(Task requirements): Once the pictures have been set aside, copy every remaining entry exactly.

(Study material):
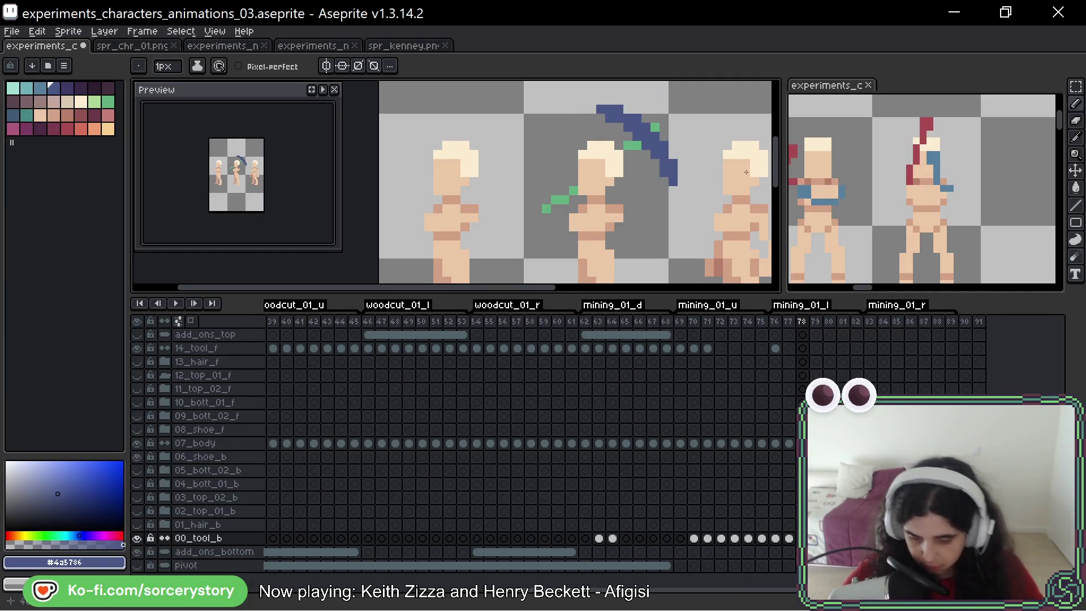
scroll(719, 133, "down", 2)
scroll(719, 133, "down", 3)
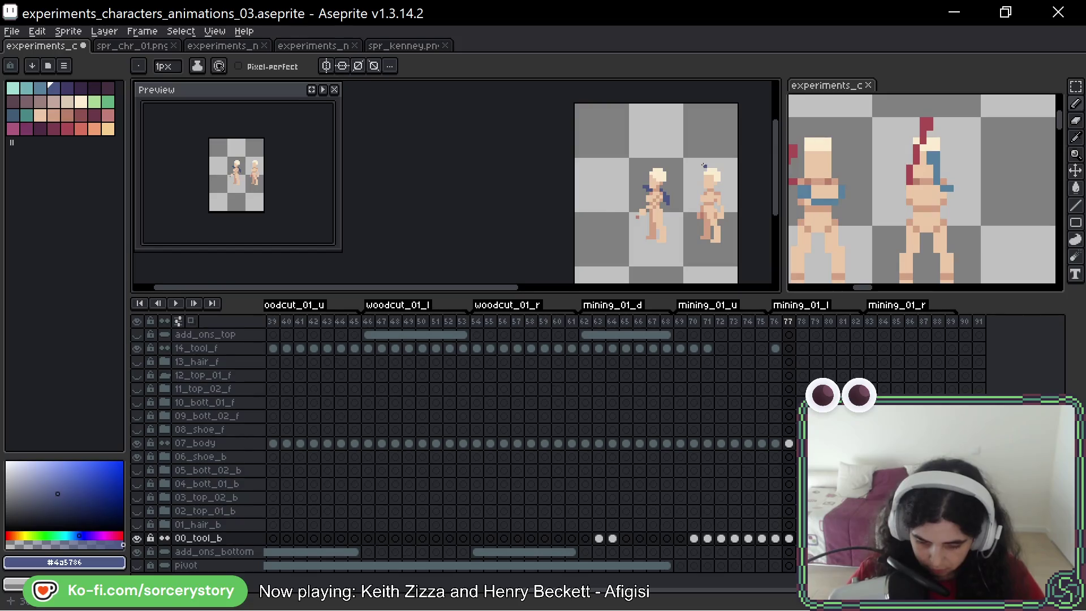
Step: Flip repeatedly between frames 78 and 79 to compare the pickaxe poses
key("Right")
key("Left")
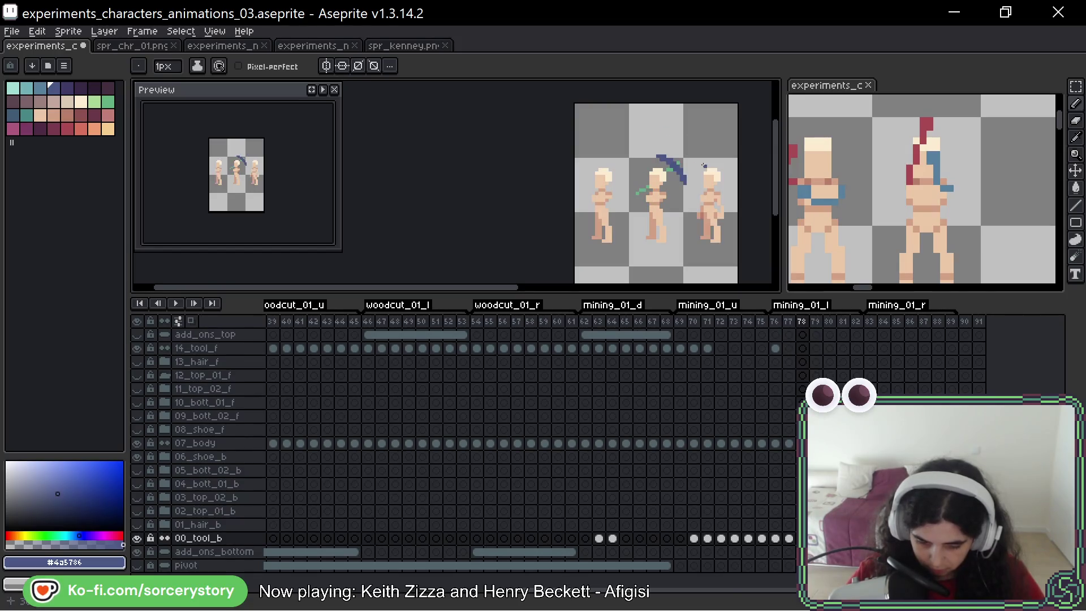
key("Right")
key("Left")
key("Right")
key("Left")
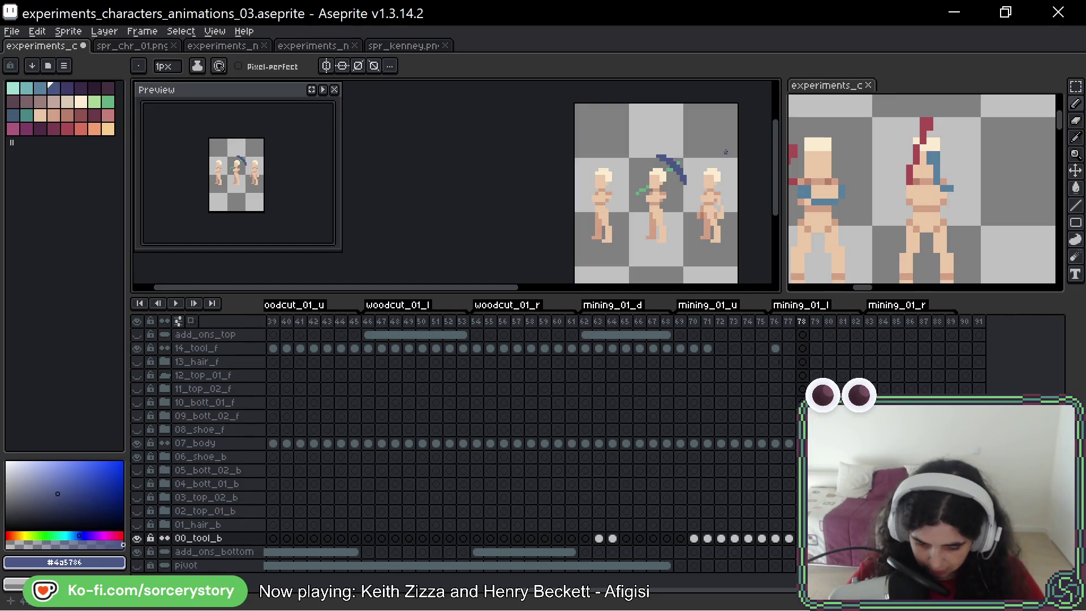
key("Right")
key("Left")
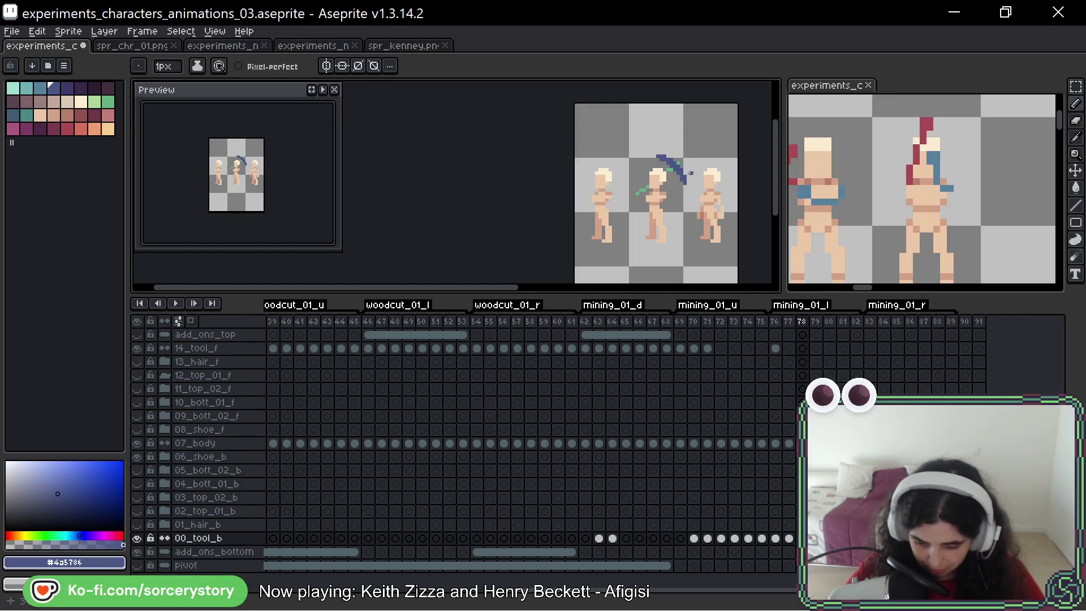
Step: Pan the view, preview the animation, and return to frame 78
scroll(690, 172, "up", 4)
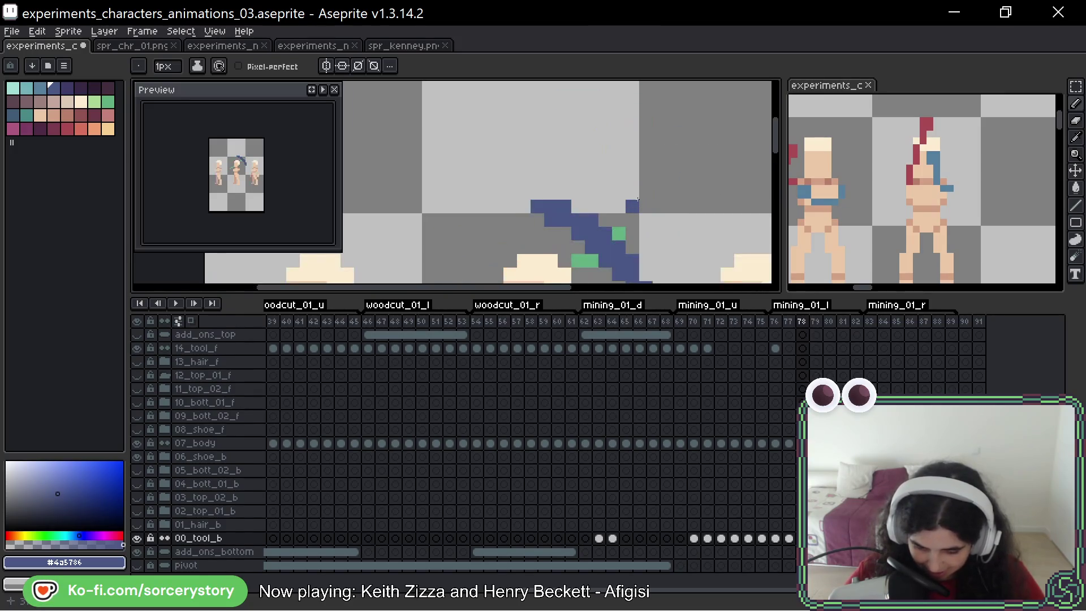
left_click_drag(673, 219, 626, 147)
key("Return")
key("Return")
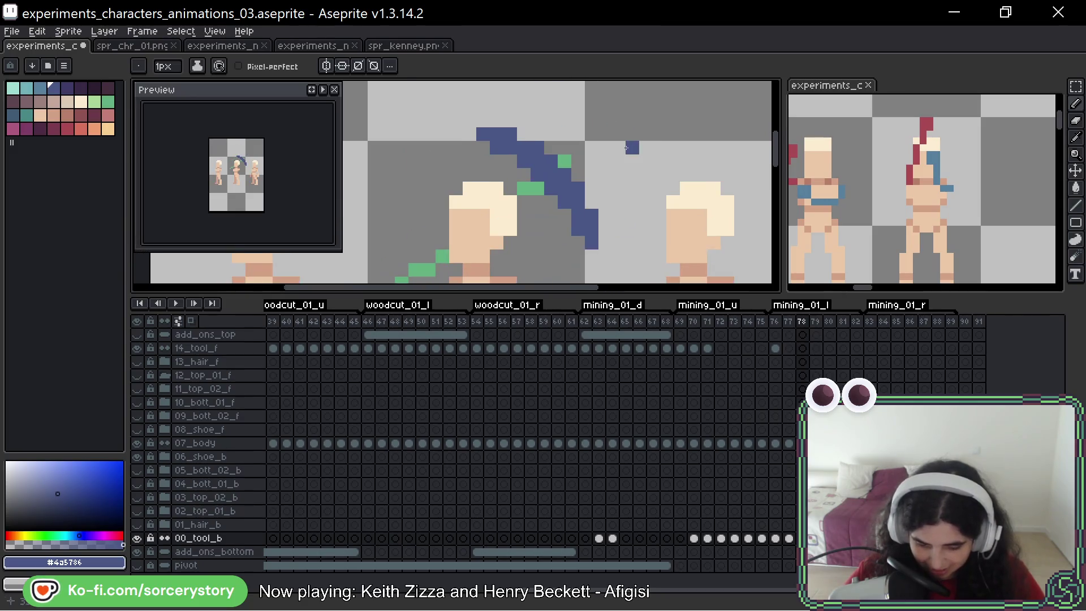
scroll(603, 266, "down", 3)
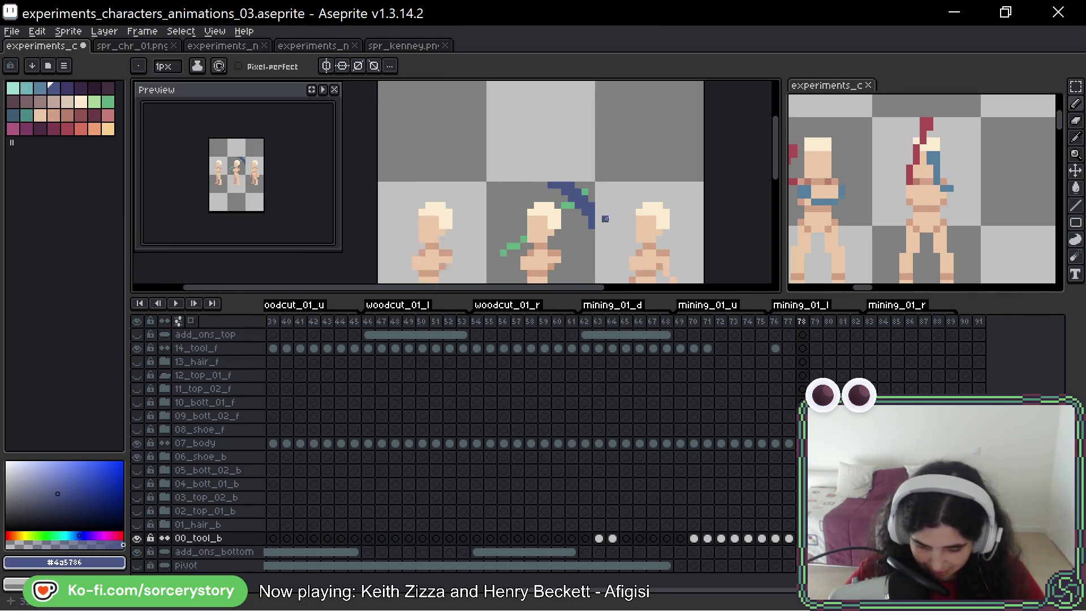
key("Return")
key("Return")
key("Left")
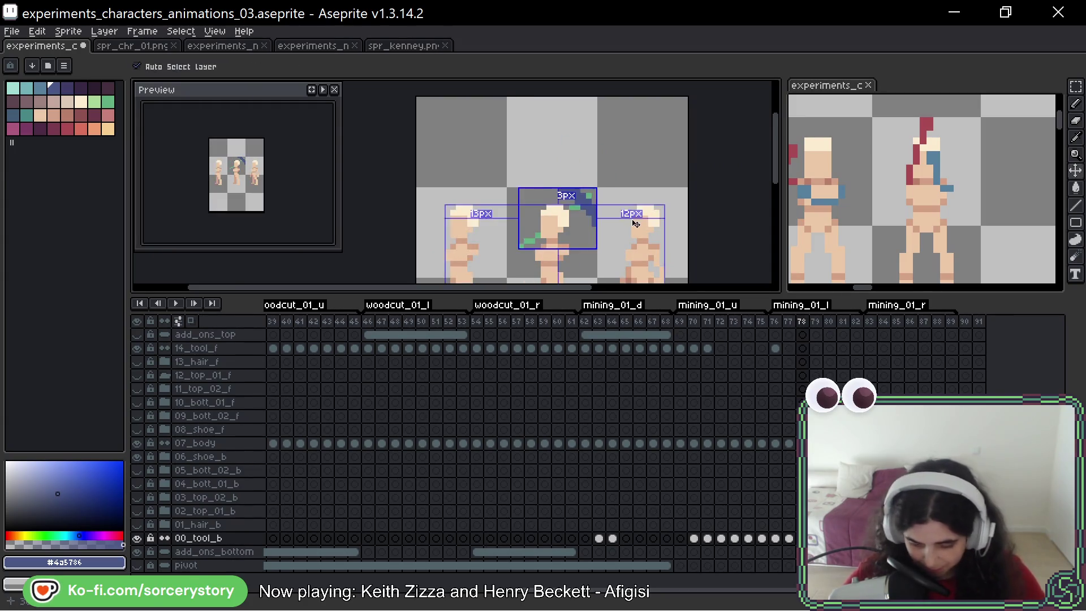
scroll(590, 218, "up", 1)
scroll(590, 217, "up", 1)
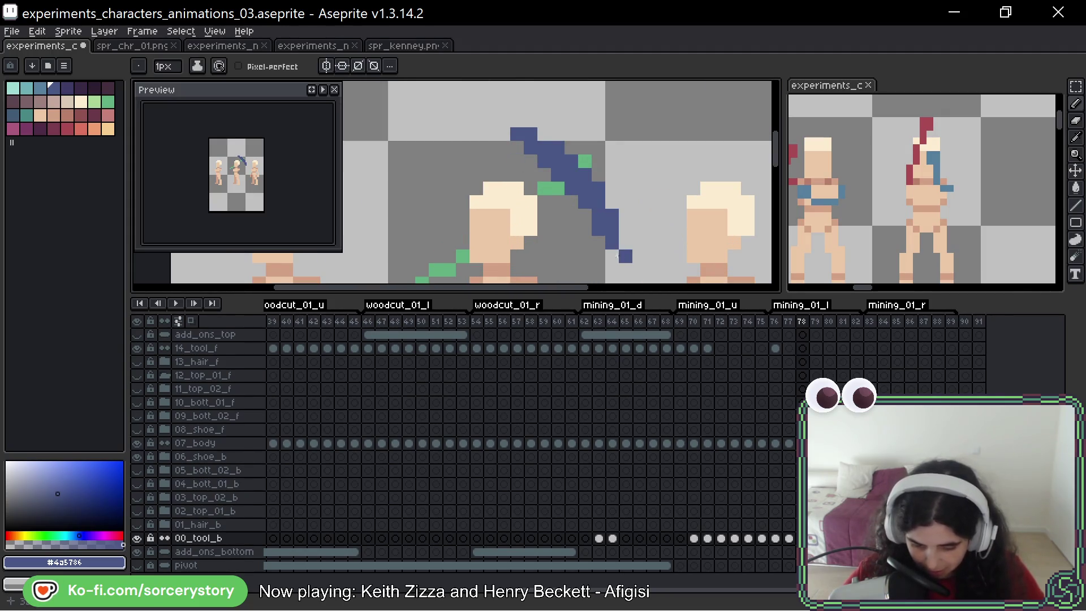
Step: Move the blue pixel near the pickaxe head one cell up-left, then check frames 77 and 79
key("ctrl")
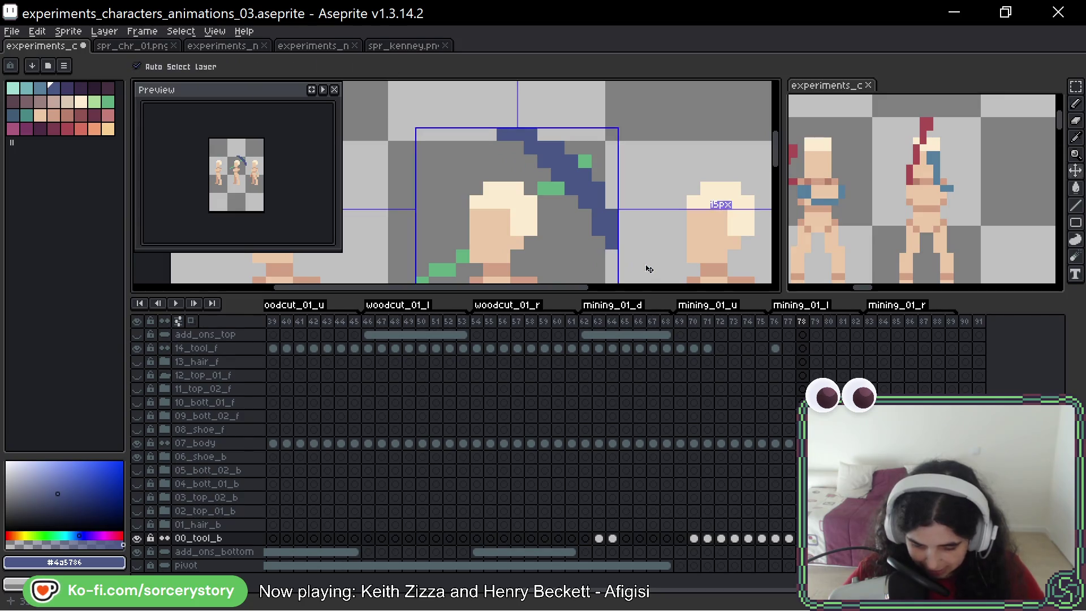
left_click(643, 264)
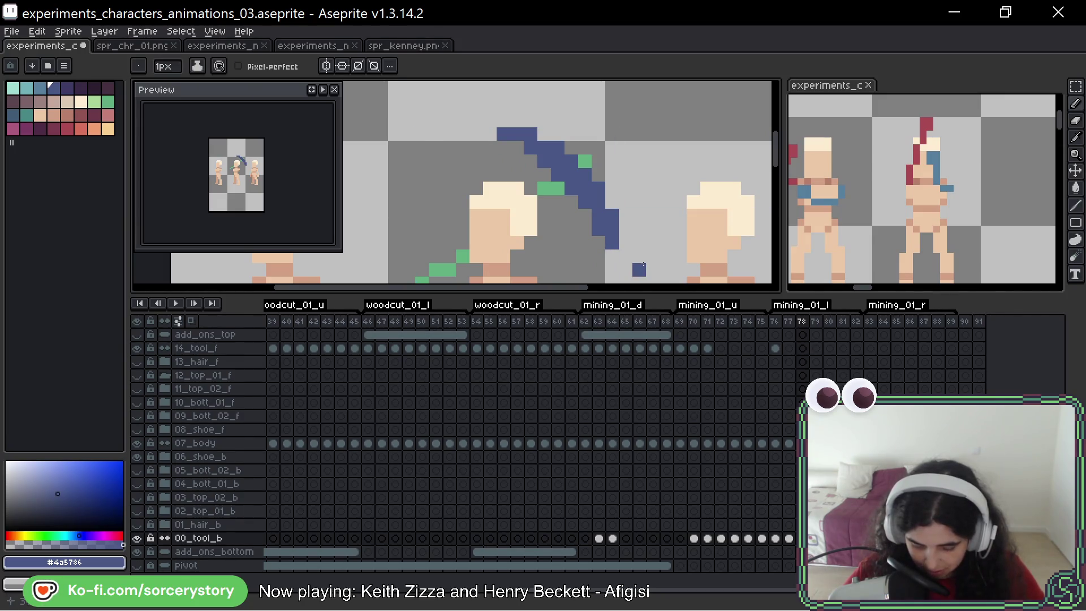
key("ctrl+z")
left_click(627, 255)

(Written reply):
scroll(719, 133, "down", 2)
scroll(719, 133, "down", 3)
Step: Flip repeatedly between frames 78 and 79 to compare the pickaxe poses
key("Right")
key("Left")
key("Right")
key("Left")
key("Right")
key("Left")
key("Right")
key("Left")
Step: Pan the view, preview the animation, and return to frame 78
scroll(690, 172, "up", 4)
left_click_drag(673, 219, 626, 147)
key("Return")
key("Return")
scroll(603, 266, "down", 3)
key("Return")
key("Return")
key("Left")
scroll(590, 218, "up", 1)
scroll(590, 217, "up", 1)
Step: Move the blue pixel near the pickaxe head one cell up-left, then check frames 77 and 79
key("ctrl")
left_click(643, 264)
key("ctrl+z")
left_click(627, 255)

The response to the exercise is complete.